* TASK DESCRIPTION:
Collect every line in the data below that contains the string "skCircle". Treat case as significant.

Start of DATA SECTION

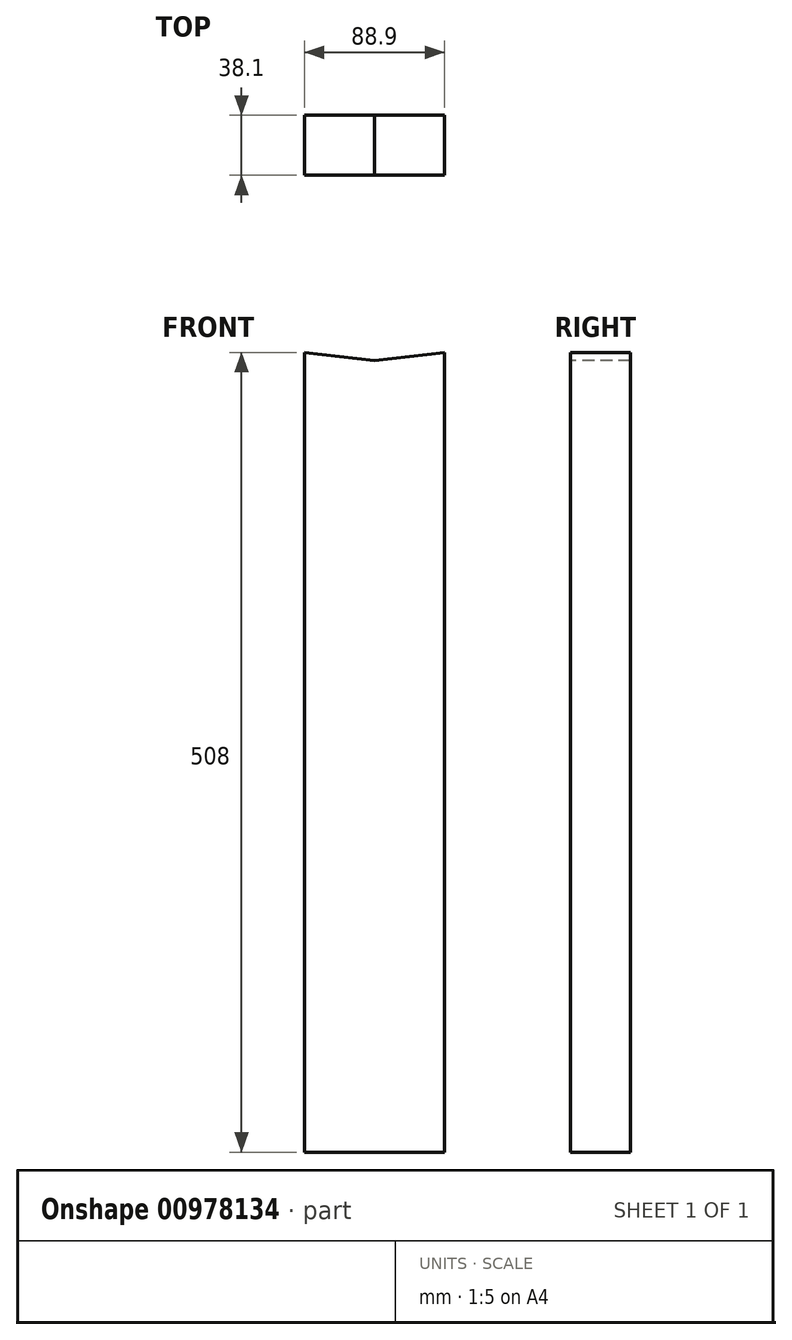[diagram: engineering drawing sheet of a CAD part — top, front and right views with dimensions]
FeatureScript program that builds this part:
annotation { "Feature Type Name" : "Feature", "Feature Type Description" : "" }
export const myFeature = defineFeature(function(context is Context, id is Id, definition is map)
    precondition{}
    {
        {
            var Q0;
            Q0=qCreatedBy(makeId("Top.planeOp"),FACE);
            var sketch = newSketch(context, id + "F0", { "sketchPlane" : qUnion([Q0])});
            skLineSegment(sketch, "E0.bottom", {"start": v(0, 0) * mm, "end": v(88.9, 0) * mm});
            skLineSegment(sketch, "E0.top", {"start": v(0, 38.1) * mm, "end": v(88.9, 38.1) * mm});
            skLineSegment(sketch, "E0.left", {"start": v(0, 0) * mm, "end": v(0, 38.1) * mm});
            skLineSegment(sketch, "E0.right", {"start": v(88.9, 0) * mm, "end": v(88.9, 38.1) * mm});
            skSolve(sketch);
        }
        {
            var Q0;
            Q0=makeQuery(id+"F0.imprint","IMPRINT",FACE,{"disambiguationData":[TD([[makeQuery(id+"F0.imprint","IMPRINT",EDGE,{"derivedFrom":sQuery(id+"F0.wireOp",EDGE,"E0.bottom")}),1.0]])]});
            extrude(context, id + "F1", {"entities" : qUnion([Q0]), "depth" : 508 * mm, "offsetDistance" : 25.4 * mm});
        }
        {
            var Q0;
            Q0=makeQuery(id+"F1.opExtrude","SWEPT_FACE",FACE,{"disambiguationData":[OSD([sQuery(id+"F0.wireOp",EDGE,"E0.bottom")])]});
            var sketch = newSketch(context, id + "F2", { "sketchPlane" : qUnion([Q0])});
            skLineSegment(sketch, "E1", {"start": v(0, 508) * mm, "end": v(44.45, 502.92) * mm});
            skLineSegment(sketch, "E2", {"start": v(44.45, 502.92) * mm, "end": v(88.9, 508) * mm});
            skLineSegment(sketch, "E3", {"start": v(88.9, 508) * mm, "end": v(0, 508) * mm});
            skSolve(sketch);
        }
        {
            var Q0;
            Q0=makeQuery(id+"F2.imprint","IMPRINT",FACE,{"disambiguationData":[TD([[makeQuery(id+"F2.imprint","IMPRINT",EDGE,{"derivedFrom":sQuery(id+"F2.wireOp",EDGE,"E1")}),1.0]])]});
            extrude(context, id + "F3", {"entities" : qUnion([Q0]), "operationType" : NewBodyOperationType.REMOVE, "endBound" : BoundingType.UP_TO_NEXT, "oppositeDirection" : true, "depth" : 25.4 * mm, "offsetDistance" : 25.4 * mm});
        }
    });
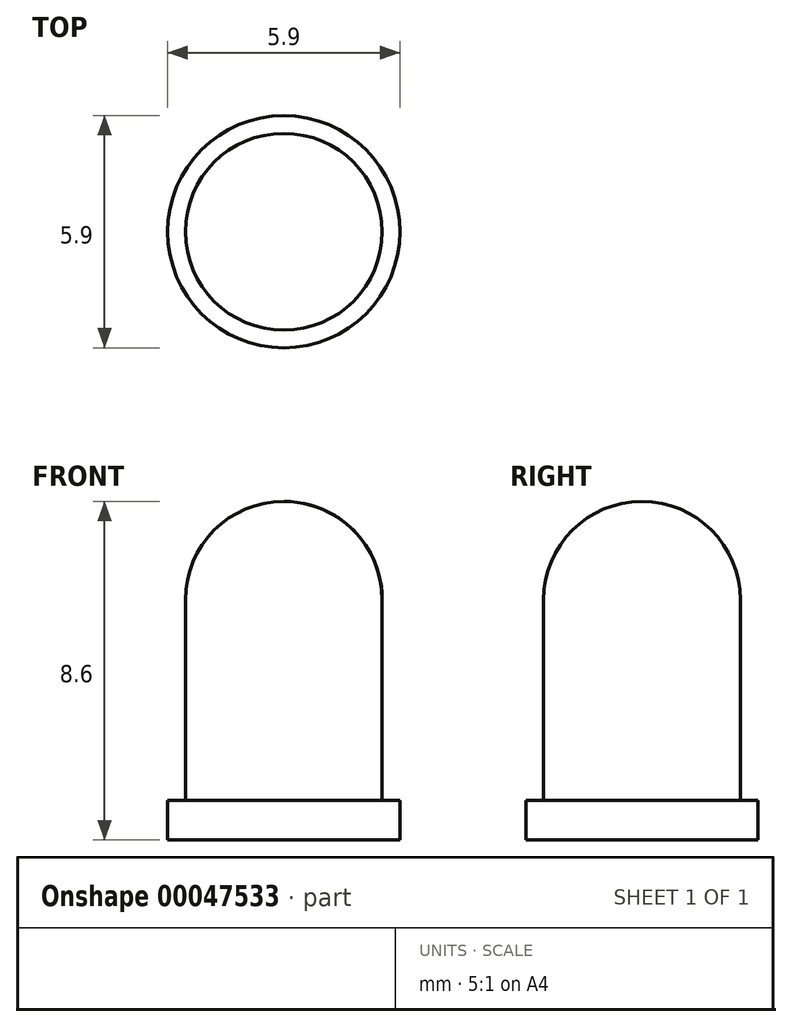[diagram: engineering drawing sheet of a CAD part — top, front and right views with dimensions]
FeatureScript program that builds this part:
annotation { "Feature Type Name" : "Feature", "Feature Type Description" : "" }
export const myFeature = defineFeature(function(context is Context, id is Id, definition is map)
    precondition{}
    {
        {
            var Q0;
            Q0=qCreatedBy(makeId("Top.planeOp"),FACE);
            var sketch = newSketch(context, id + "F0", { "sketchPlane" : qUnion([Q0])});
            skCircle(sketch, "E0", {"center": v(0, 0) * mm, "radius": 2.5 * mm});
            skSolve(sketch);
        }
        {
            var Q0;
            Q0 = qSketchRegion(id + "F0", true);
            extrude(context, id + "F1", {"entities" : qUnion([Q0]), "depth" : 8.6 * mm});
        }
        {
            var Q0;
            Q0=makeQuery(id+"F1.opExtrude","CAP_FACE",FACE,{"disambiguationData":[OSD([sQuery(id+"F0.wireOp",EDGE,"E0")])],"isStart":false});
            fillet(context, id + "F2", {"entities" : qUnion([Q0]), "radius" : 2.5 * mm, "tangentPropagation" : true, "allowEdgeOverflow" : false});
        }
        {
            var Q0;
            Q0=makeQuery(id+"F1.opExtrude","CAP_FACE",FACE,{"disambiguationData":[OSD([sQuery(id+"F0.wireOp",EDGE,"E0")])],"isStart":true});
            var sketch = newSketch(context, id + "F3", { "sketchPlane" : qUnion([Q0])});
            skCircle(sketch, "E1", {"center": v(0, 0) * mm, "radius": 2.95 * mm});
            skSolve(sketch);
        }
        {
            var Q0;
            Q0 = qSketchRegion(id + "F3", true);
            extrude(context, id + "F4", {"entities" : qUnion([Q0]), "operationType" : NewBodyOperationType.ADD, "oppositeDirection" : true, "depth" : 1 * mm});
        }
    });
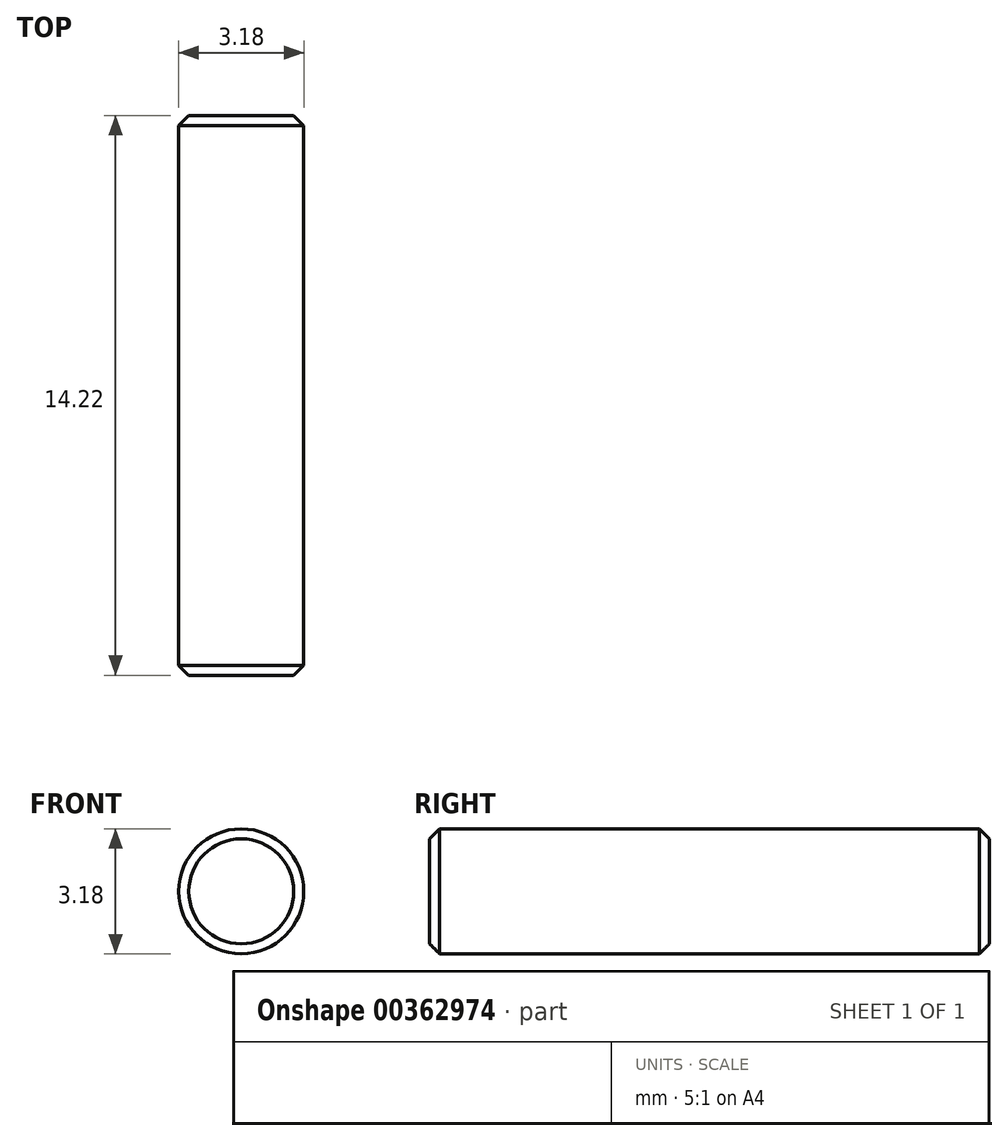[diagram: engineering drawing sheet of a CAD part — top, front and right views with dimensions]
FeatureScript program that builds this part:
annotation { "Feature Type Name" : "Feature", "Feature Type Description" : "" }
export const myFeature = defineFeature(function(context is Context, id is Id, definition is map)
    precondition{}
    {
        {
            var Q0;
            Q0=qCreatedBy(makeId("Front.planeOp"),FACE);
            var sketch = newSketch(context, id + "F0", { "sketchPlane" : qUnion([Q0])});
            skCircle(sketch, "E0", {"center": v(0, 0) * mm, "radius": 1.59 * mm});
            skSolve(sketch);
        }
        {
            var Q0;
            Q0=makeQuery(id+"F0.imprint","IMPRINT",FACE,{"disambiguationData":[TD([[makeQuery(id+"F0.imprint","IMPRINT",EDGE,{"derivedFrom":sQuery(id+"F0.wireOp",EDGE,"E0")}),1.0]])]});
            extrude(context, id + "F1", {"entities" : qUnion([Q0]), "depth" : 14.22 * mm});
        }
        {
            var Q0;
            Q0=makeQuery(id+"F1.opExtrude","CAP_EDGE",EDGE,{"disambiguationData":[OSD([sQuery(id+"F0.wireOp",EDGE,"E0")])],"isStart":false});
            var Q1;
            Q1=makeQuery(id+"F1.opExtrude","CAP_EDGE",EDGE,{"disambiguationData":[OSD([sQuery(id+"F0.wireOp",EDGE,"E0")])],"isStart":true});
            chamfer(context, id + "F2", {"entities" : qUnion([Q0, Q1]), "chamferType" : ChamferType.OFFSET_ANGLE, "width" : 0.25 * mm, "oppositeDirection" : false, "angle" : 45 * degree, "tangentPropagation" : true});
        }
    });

End of DATA SECTION

* RESULT FOR THIS EXERCISE:
            skCircle(sketch, "E0", {"center": v(0, 0) * mm, "radius": 2.5 * mm});
            skCircle(sketch, "E1", {"center": v(0, 0) * mm, "radius": 2.95 * mm});
            skCircle(sketch, "E0", {"center": v(0, 0) * mm, "radius": 1.59 * mm});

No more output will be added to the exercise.